Saved data entries

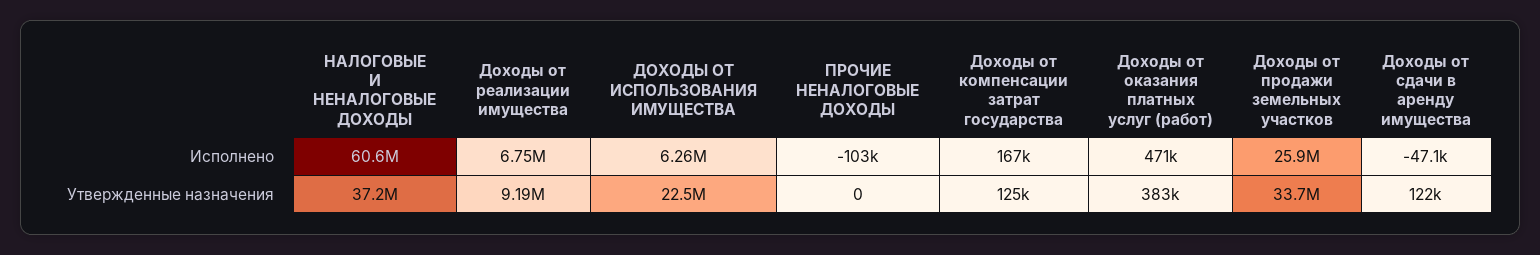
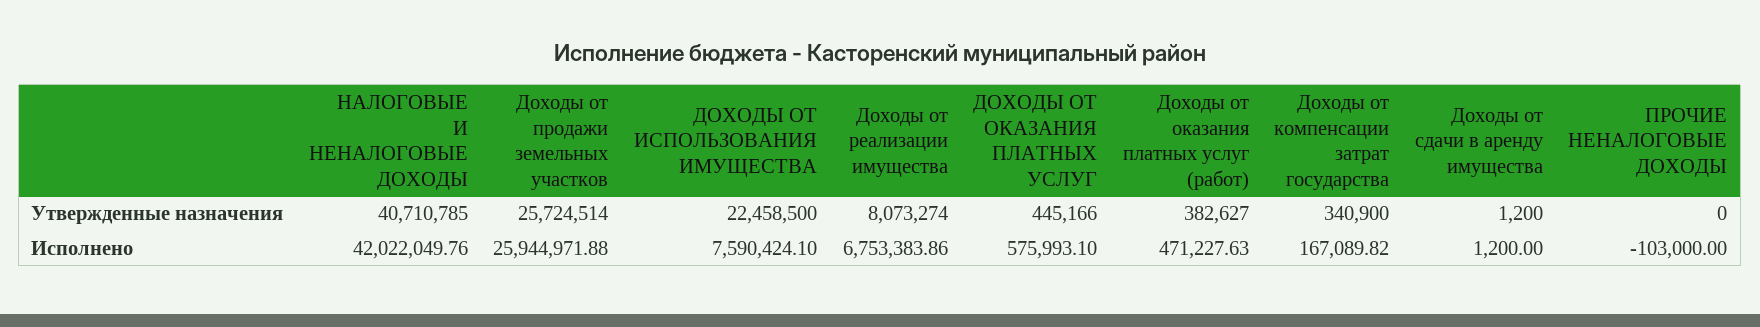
  {
    "НАЛОГОВЫЕ И НЕНАЛОГОВЫЕ ДОХОДЫ": {
-     "Исполнено": 60600000,
+     "Исполнено": 42022049.76,
-     "Утвержденные назначения": 37200000
+     "Утвержденные назначения": 40710785
    },
    "Доходы от реализации имущества": {
      "Исполнено": 6753383.86,
-     "Утвержденные назначения": 9190000
+     "Утвержденные назначения": 8073274
    },
    "ДОХОДЫ ОТ ИСПОЛЬЗОВАНИЯ ИМУЩЕСТВА": {
-     "Исполнено": 6260000,
+     "Исполнено": 7590424.1,
      "Утвержденные назначения": 22458500
    },
    "ПРОЧИЕ НЕНАЛОГОВЫЕ ДОХОДЫ": {
      "Исполнено": -103000,
      "Утвержденные назначения": 0
    },
    "Доходы от компенсации затрат государства": {
      "Исполнено": 167089.82,
-     "Утвержденные назначения": 125000
+     "Утвержденные назначения": 340900
    },
    "Доходы от оказания платных услуг (работ)": {
      "Исполнено": 471227.63,
      "Утвержденные назначения": 382627
    },
    "Доходы от продажи земельных участков": {
      "Исполнено": 25944971.88,
-     "Утвержденные назначения": 33700000
+     "Утвержденные назначения": 25724514
    },
    "Доходы от сдачи в аренду имущества": {
-     "Исполнено": -47100,
+     "Исполнено": 1200,
-     "Утвержденные назначения": 122000
+     "Утвержденные назначения": 1200
-   }
+   },
+   "ДОХОДЫ ОТ ОКАЗАНИЯ ПЛАТНЫХ УСЛУГ": {
+     "Утвержденные назначения": 445166,
+     "Исполнено": 575993.1
+   }
  }

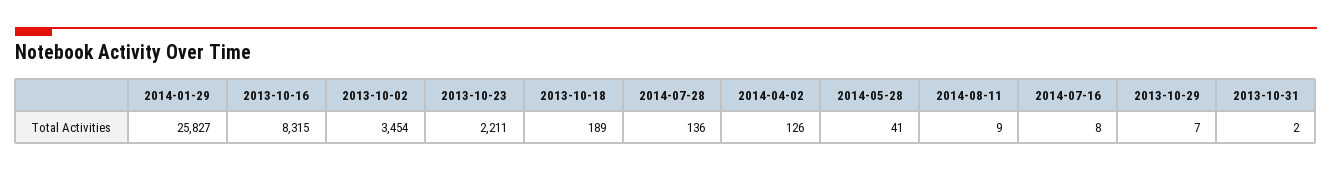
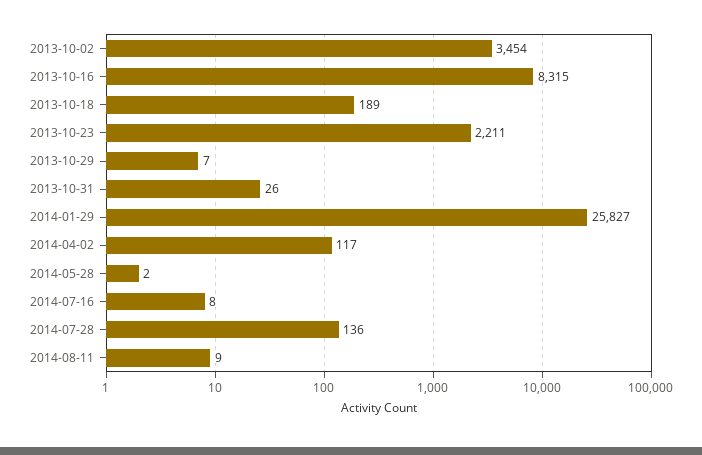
  {
    "2014-01-29": 25827,
    "2013-10-16": 8315,
    "2013-10-02": 3454,
    "2013-10-23": 2211,
    "2013-10-18": 189,
    "2014-07-28": 136,
-   "2014-04-02": 126,
+   "2014-04-02": 117,
-   "2014-05-28": 41,
+   "2014-05-28": 2,
    "2014-08-11": 9,
    "2014-07-16": 8,
    "2013-10-29": 7,
-   "2013-10-31": 2
+   "2013-10-31": 26
  }

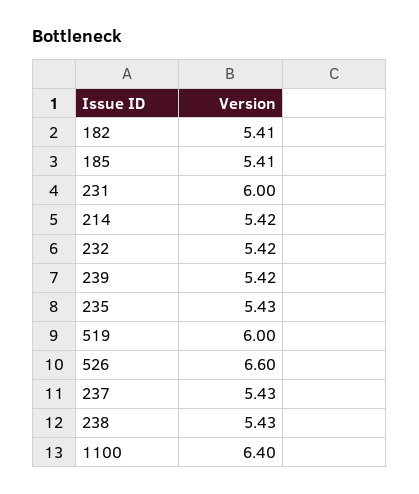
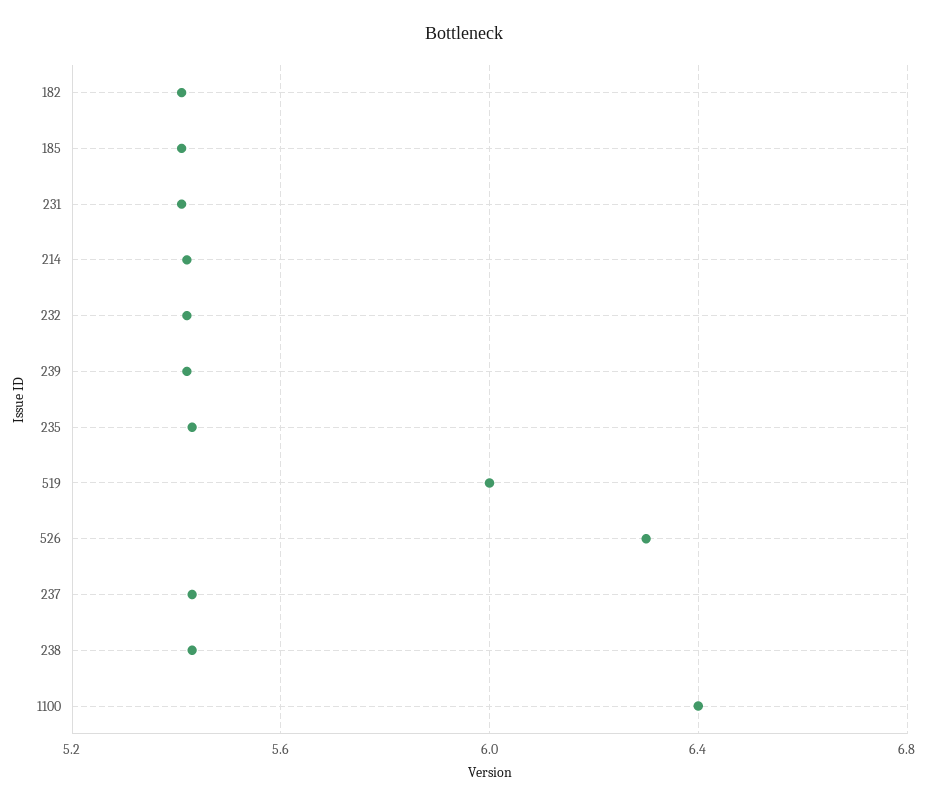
  {
    "182": 5.41,
    "185": 5.41,
-   "231": 6,
+   "231": 5.4,
    "214": 5.42,
    "232": 5.42,
    "239": 5.42,
    "235": 5.43,
    "519": 6,
-   "526": 6.6,
+   "526": 6.3,
    "237": 5.43,
    "238": 5.43,
    "1100": 6.4
  }

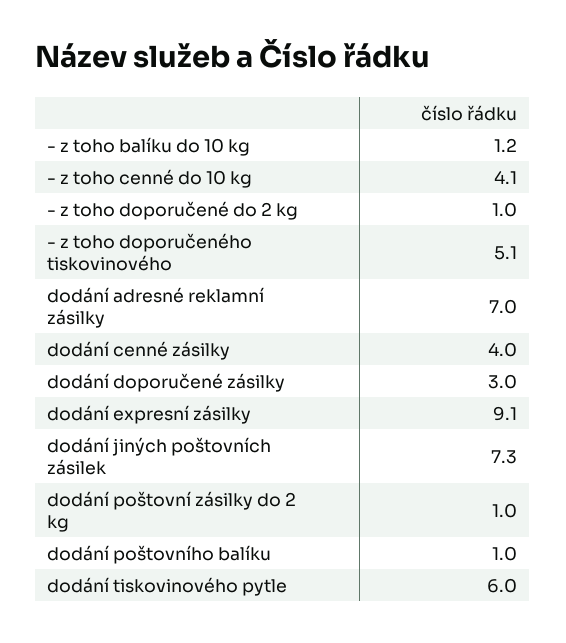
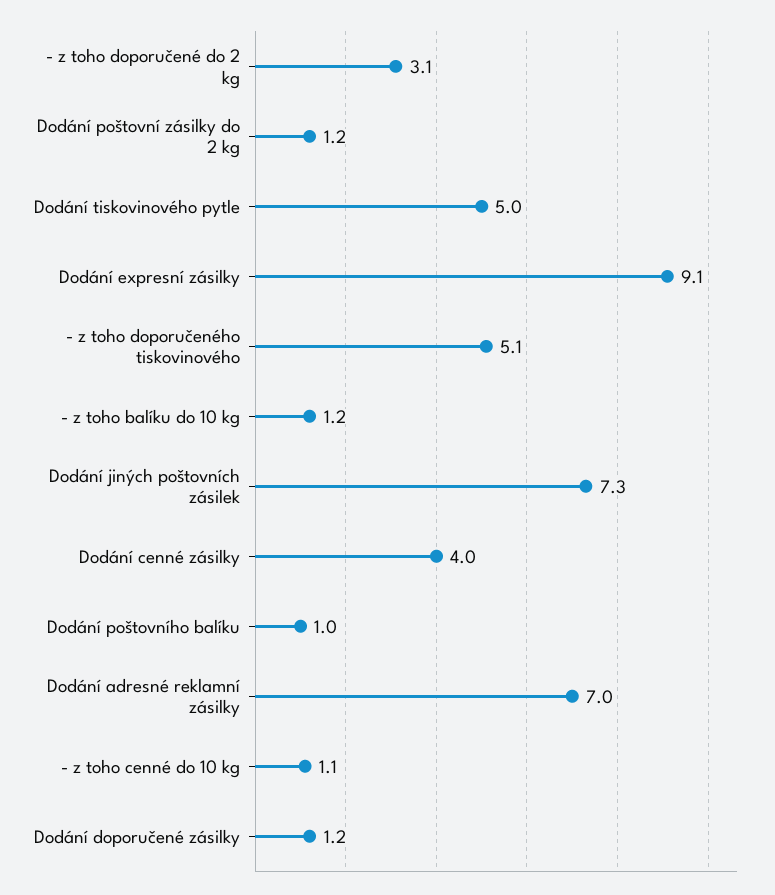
  {
    "- z toho balíku do 10 kg": 1.2,
-   "- z toho cenné do 10 kg": 4.1,
+   "- z toho cenné do 10 kg": 1.1,
-   "- z toho doporučené do 2 kg": 1,
+   "- z toho doporučené do 2 kg": 3.1,
    "- z toho doporučeného tiskovinového": 5.1,
    "dodání adresné reklamní zásilky": 7,
    "dodání cenné zásilky": 4,
-   "dodání doporučené zásilky": 3,
+   "dodání doporučené zásilky": 1.2,
    "dodání expresní zásilky": 9.1,
    "dodání jiných poštovních zásilek": 7.3,
-   "dodání poštovní zásilky do 2 kg": 1,
+   "dodání poštovní zásilky do 2 kg": 1.2,
    "dodání poštovního balíku": 1,
-   "dodání tiskovinového pytle": 6
+   "dodání tiskovinového pytle": 5
  }

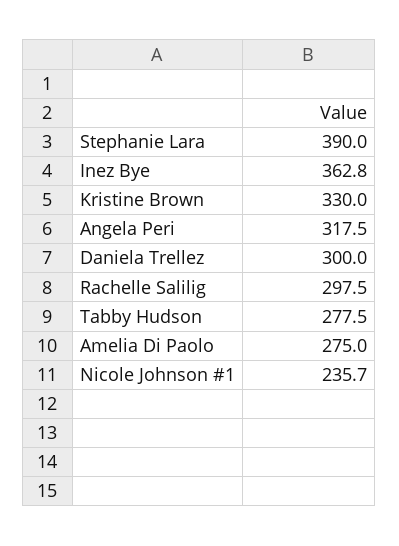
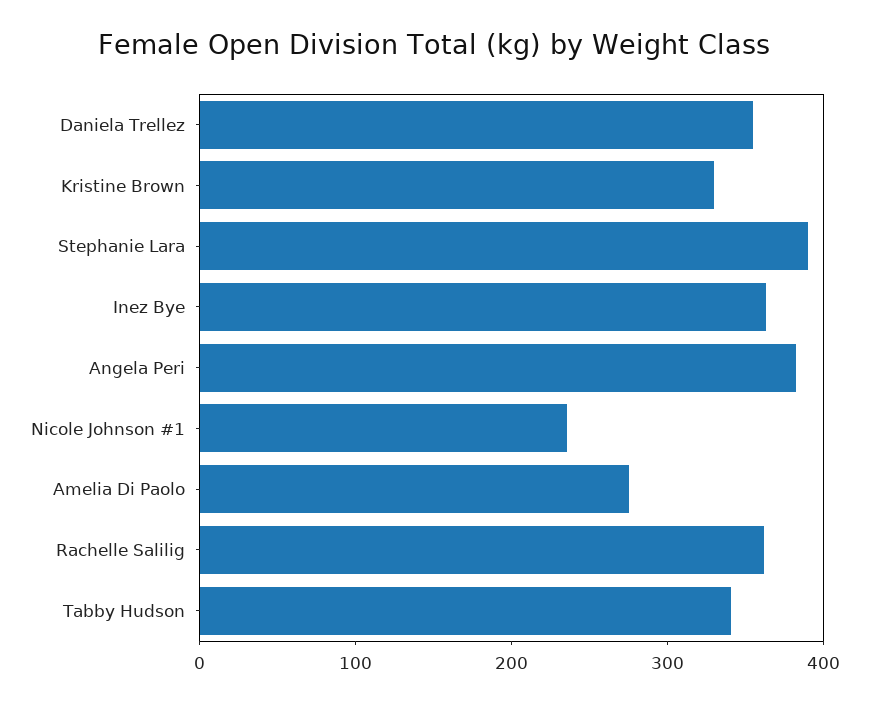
  {
    "Stephanie Lara": 390,
    "Inez Bye": 362.8,
    "Kristine Brown": 330,
-   "Angela Peri": 317.5,
+   "Angela Peri": 380,
-   "Daniela Trellez": 300,
+   "Daniela Trellez": 360,
-   "Rachelle Salilig": 297.5,
+   "Rachelle Salilig": 360,
-   "Tabby Hudson": 277.5,
+   "Tabby Hudson": 340,
    "Amelia Di Paolo": 275,
    "Nicole Johnson #1": 235.7
  }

» TO-DO ITEM
Reproduce each entry precisely. Leave the pictures out.

» TASK ANSWER
  {
    "НАЛОГОВЫЕ И НЕНАЛОГОВЫЕ ДОХОДЫ": {
-     "Исполнено": 60600000,
+     "Исполнено": 42022049.76,
-     "Утвержденные назначения": 37200000
+     "Утвержденные назначения": 40710785
    },
    "Доходы от реализации имущества": {
      "Исполнено": 6753383.86,
-     "Утвержденные назначения": 9190000
+     "Утвержденные назначения": 8073274
    },
    "ДОХОДЫ ОТ ИСПОЛЬЗОВАНИЯ ИМУЩЕСТВА": {
-     "Исполнено": 6260000,
+     "Исполнено": 7590424.1,
      "Утвержденные назначения": 22458500
    },
    "ПРОЧИЕ НЕНАЛОГОВЫЕ ДОХОДЫ": {
      "Исполнено": -103000,
      "Утвержденные назначения": 0
    },
    "Доходы от компенсации затрат государства": {
      "Исполнено": 167089.82,
-     "Утвержденные назначения": 125000
+     "Утвержденные назначения": 340900
    },
    "Доходы от оказания платных услуг (работ)": {
      "Исполнено": 471227.63,
      "Утвержденные назначения": 382627
    },
    "Доходы от продажи земельных участков": {
      "Исполнено": 25944971.88,
-     "Утвержденные назначения": 33700000
+     "Утвержденные назначения": 25724514
    },
    "Доходы от сдачи в аренду имущества": {
-     "Исполнено": -47100,
+     "Исполнено": 1200,
-     "Утвержденные назначения": 122000
+     "Утвержденные назначения": 1200
-   }
+   },
+   "ДОХОДЫ ОТ ОКАЗАНИЯ ПЛАТНЫХ УСЛУГ": {
+     "Утвержденные назначения": 445166,
+     "Исполнено": 575993.1
+   }
  }

  {
    "2014-01-29": 25827,
    "2013-10-16": 8315,
    "2013-10-02": 3454,
    "2013-10-23": 2211,
    "2013-10-18": 189,
    "2014-07-28": 136,
-   "2014-04-02": 126,
+   "2014-04-02": 117,
-   "2014-05-28": 41,
+   "2014-05-28": 2,
    "2014-08-11": 9,
    "2014-07-16": 8,
    "2013-10-29": 7,
-   "2013-10-31": 2
+   "2013-10-31": 26
  }

  {
    "182": 5.41,
    "185": 5.41,
-   "231": 6,
+   "231": 5.4,
    "214": 5.42,
    "232": 5.42,
    "239": 5.42,
    "235": 5.43,
    "519": 6,
-   "526": 6.6,
+   "526": 6.3,
    "237": 5.43,
    "238": 5.43,
    "1100": 6.4
  }

  {
    "- z toho balíku do 10 kg": 1.2,
-   "- z toho cenné do 10 kg": 4.1,
+   "- z toho cenné do 10 kg": 1.1,
-   "- z toho doporučené do 2 kg": 1,
+   "- z toho doporučené do 2 kg": 3.1,
    "- z toho doporučeného tiskovinového": 5.1,
    "dodání adresné reklamní zásilky": 7,
    "dodání cenné zásilky": 4,
-   "dodání doporučené zásilky": 3,
+   "dodání doporučené zásilky": 1.2,
    "dodání expresní zásilky": 9.1,
    "dodání jiných poštovních zásilek": 7.3,
-   "dodání poštovní zásilky do 2 kg": 1,
+   "dodání poštovní zásilky do 2 kg": 1.2,
    "dodání poštovního balíku": 1,
-   "dodání tiskovinového pytle": 6
+   "dodání tiskovinového pytle": 5
  }

  {
    "Stephanie Lara": 390,
    "Inez Bye": 362.8,
    "Kristine Brown": 330,
-   "Angela Peri": 317.5,
+   "Angela Peri": 380,
-   "Daniela Trellez": 300,
+   "Daniela Trellez": 360,
-   "Rachelle Salilig": 297.5,
+   "Rachelle Salilig": 360,
-   "Tabby Hudson": 277.5,
+   "Tabby Hudson": 340,
    "Amelia Di Paolo": 275,
    "Nicole Johnson #1": 235.7
  }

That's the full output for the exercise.